Work to complete:
Search the records below for the word "Solfanger" and show every line where it occurs.

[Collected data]
:::::

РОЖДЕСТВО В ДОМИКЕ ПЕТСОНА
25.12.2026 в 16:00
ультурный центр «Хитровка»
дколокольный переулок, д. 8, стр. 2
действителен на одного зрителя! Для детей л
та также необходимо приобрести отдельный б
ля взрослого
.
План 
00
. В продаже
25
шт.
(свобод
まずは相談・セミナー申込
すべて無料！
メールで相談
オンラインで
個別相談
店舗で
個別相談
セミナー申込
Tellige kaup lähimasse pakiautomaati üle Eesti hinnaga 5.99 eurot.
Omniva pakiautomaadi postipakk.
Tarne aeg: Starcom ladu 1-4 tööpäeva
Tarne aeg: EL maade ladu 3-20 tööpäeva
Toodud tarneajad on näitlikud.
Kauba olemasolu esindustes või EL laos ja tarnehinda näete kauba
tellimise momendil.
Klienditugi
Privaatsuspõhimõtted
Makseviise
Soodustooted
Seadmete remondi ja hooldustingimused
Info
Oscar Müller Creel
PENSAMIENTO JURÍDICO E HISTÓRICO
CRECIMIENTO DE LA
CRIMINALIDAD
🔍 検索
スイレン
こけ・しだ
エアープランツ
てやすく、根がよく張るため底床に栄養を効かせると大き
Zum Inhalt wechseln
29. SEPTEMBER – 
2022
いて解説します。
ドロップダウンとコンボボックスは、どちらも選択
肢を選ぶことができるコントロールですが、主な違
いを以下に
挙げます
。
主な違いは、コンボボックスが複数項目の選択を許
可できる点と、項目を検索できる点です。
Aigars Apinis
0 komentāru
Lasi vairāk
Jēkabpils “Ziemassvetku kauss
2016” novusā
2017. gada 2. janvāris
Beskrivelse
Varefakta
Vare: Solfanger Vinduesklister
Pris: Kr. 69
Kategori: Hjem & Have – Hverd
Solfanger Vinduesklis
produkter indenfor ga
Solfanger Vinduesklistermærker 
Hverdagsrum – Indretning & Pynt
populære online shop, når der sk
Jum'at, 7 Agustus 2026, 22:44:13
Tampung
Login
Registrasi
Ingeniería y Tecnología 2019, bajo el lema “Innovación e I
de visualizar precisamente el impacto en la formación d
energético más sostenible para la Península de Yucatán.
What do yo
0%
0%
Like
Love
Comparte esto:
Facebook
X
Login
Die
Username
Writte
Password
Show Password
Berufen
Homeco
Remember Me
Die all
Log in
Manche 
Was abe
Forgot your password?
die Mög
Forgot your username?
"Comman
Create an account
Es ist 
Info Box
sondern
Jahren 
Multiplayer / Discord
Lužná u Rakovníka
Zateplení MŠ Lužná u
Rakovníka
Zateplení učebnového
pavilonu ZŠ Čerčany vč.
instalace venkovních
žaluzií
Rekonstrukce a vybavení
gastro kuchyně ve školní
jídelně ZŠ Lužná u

:::::

Task result:
Vare: Solfanger Vinduesklister
Solfanger Vinduesklis
Solfanger Vinduesklistermærker 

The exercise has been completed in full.